Computer vision researchers have developed a method of using wavelets to construct triangular meshes in representing 3-D objects. This technique can be useful in analyzing 3-D data, in modeling 3-D objects, and in reducing storage requirements for large 3-D data sets.
A popular means of representing 3-D surfaces, triangular mesh approximations are used in activities ranging from mechanical engineering to computer games. Often, multi-resolution analysis (MRA) is used to obtain a compact representation of dense input data. multi-resolution approaches, particularly those moving from coarse to fine resolutions, can often improve the computational efficiency of mesh generation and provide easy control of level of details for approximations. Although they compact the input data, these approaches are still computationally intensive.

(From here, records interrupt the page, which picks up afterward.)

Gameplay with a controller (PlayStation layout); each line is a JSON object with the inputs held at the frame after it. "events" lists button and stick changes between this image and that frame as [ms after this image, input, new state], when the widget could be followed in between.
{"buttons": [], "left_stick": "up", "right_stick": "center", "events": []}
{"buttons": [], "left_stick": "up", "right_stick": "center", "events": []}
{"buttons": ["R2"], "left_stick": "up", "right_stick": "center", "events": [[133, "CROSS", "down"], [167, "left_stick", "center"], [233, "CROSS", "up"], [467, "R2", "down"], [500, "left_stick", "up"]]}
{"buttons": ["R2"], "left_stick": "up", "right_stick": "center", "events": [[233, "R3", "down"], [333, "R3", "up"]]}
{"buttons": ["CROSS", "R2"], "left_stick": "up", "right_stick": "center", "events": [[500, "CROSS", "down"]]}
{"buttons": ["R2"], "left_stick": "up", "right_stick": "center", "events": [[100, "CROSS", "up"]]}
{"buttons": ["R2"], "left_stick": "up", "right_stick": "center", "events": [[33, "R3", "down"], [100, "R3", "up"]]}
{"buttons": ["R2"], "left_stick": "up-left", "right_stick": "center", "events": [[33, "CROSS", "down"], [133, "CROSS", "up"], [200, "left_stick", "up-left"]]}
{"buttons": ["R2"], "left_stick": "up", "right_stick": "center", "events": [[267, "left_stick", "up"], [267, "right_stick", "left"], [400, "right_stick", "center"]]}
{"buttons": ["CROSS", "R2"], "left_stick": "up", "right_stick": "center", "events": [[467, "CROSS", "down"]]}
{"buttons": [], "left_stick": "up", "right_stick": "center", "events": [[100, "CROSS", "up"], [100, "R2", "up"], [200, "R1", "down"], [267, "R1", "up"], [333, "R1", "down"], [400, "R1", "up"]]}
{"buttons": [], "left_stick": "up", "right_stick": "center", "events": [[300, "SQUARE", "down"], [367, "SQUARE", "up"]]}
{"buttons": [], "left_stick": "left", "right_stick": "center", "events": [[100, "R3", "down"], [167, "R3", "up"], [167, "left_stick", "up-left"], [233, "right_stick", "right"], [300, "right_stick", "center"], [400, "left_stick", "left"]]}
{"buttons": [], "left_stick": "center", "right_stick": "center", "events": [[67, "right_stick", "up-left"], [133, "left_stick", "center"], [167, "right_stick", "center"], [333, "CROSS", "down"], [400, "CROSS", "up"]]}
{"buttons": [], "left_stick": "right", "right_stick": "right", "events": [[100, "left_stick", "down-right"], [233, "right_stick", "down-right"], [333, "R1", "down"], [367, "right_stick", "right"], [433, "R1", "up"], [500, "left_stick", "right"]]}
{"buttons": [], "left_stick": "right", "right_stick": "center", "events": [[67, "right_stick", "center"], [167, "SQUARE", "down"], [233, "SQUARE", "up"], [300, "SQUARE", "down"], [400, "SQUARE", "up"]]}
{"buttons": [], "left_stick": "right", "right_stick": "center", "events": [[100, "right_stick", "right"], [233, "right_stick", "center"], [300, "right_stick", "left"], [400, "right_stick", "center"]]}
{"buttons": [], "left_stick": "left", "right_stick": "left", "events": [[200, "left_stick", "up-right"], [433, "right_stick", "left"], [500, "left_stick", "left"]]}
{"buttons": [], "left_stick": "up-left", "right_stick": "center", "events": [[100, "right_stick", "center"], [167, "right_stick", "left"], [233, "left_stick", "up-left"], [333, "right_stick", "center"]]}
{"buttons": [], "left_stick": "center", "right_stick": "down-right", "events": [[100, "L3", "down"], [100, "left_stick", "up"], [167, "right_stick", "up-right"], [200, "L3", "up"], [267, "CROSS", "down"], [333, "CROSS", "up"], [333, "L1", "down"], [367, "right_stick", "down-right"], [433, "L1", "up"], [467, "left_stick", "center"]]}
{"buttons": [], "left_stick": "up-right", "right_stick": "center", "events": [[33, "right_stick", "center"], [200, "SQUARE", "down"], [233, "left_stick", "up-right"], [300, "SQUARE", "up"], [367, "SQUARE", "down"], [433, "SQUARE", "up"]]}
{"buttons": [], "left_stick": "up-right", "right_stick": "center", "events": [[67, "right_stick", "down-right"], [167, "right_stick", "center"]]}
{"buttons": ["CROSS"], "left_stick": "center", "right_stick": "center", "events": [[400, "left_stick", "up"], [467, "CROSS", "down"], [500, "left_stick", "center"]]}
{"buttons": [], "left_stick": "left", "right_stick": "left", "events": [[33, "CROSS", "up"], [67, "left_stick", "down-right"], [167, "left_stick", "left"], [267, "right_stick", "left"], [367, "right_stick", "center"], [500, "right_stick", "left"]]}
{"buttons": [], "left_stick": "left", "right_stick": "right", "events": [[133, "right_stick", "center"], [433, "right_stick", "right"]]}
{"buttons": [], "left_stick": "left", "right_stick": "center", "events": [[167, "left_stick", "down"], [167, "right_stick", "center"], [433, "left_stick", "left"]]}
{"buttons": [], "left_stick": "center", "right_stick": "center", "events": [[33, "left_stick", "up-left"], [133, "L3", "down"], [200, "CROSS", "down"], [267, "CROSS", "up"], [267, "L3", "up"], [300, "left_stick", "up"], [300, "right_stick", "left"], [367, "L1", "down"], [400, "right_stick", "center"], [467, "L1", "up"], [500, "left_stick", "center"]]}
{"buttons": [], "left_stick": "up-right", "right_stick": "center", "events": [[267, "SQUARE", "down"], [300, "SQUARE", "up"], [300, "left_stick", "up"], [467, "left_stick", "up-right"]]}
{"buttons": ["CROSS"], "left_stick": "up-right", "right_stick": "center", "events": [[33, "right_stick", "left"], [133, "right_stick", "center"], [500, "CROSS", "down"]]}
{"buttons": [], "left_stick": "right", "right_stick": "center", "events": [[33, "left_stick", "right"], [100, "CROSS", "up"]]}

The new technique, developed by Sang-Mook Lee (Ph.D. 02) and Lynn Abbott, reduces a large grid of height (or distance) measurements to a relatively small set of triangles. They use a wavelet-based MRA method to get a fast surface approximation of height data. At a given scale, the wavelet coefficients indicate the locations of highly uneven regions. This information is used by the software to determine triangle placements that fit the data most accurately.
As depicted on this rendering of Hawaii, as the scale gets finer, the triangles get smaller and become dense only in the ridges and peaks of the volcanoes. The work was funded by the USDA Forest Service.